# [AUFGABE]
Welche Stellung hatte Robert Böck laut dem Text über Kellner und Gäste in den letzten Jahren vor seiner Pensionierung inne?

# [BEREITGESTELLTER TEXT]
┄┄┄┄┄┄┄┄┄┄
Wie sich Kellner zur Wehr setzen

Kellner und Gast

"Der Gast ist König" heißt ein altes Sprichwort. Was aber erwartet das Servierpersonal vom Gast? Während sich der Gast durch Trinkgeldentzug gegen unbotmäßige Kellner zur Wehr setzen kann, bleibt denen nur das Prinzip der verschärften Höflichkeit.

Robert Böck über lästige Gäste

Die letzten Jahre war der "Herr Robert", wie ihn seine Gäste nannten, Oberkellner in einem renommierten Wiener Kaffeehaus. Jetzt, als Pensionist, ist Robert Böck kritischer als viele Gäste: "Das meiste Servierpersonal heutzutage ist angelernt. Die können nicht einmal zwei Tassen auf einmal tragen, kein Format, nichts".

An Format fehle es aber auch manchen Gästen, meint Böck: "Es gibt Gäste, die muss man richtiggehend zügeln - die kommen rein, schreien einem im Befehlston zu, was sie haben wollen, und dann muss alles zack-zack gehen!"

Verschärfte Höflichkeit

Manche Unsitten halten sich besonders hartnäckig, etwa das Schnipsen mit den Fingern, wenn man das Servierpersonal auf sich aufmerksam machen möchte. "Das ist doch eine Frechheit", sagt Böck, "aber die Leute gibt's, die glauben, mit einem so umspringen zu können."

Gerade Stammgäste meinen, sich mehr herausnehmen zu dürfen als die Laufkundschaft. Aber, meint Robert Böck, jeder Gast sei lernfähig: "Wer mit den Fingern schnipst und dann bewusst übersehen wird, lernt schnell, dass er damit nicht weit kommt." Bei kleineren Konflikten helfe es, nach dem Prinzip der verschärften Höflichkeit zu verfahren. Zu den härteren Maßnahmen zählt, das Trinkgeld zu verweigern.
┄┄┄┄┄┄┄┄┄┄
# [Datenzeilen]

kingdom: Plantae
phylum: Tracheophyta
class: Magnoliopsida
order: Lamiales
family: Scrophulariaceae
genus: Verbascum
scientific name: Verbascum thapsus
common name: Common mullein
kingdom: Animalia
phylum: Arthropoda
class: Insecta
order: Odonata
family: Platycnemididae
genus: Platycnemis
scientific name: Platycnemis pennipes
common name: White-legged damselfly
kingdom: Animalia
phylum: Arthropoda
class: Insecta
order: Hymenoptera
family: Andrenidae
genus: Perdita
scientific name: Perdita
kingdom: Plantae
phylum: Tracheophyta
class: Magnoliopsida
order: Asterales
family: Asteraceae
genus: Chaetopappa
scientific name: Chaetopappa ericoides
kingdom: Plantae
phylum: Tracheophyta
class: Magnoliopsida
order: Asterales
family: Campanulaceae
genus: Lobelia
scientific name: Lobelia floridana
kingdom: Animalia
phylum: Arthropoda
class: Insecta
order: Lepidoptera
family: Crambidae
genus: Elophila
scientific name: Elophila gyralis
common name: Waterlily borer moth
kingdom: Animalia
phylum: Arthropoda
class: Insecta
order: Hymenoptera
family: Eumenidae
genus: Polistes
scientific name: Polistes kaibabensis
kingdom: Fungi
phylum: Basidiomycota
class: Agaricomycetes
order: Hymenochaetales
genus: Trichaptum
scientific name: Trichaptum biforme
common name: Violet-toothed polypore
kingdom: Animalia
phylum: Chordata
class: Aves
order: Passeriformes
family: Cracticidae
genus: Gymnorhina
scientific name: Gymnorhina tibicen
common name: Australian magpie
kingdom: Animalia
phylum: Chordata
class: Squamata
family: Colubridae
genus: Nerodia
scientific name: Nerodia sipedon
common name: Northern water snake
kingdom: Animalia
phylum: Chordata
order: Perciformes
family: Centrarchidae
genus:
┄┄┄┄┄┄┄┄┄┄
# [SCHRIFTLICHE ANTWORT]
Er war Oberkellner in einem renommierten Wiener Kaffeehaus.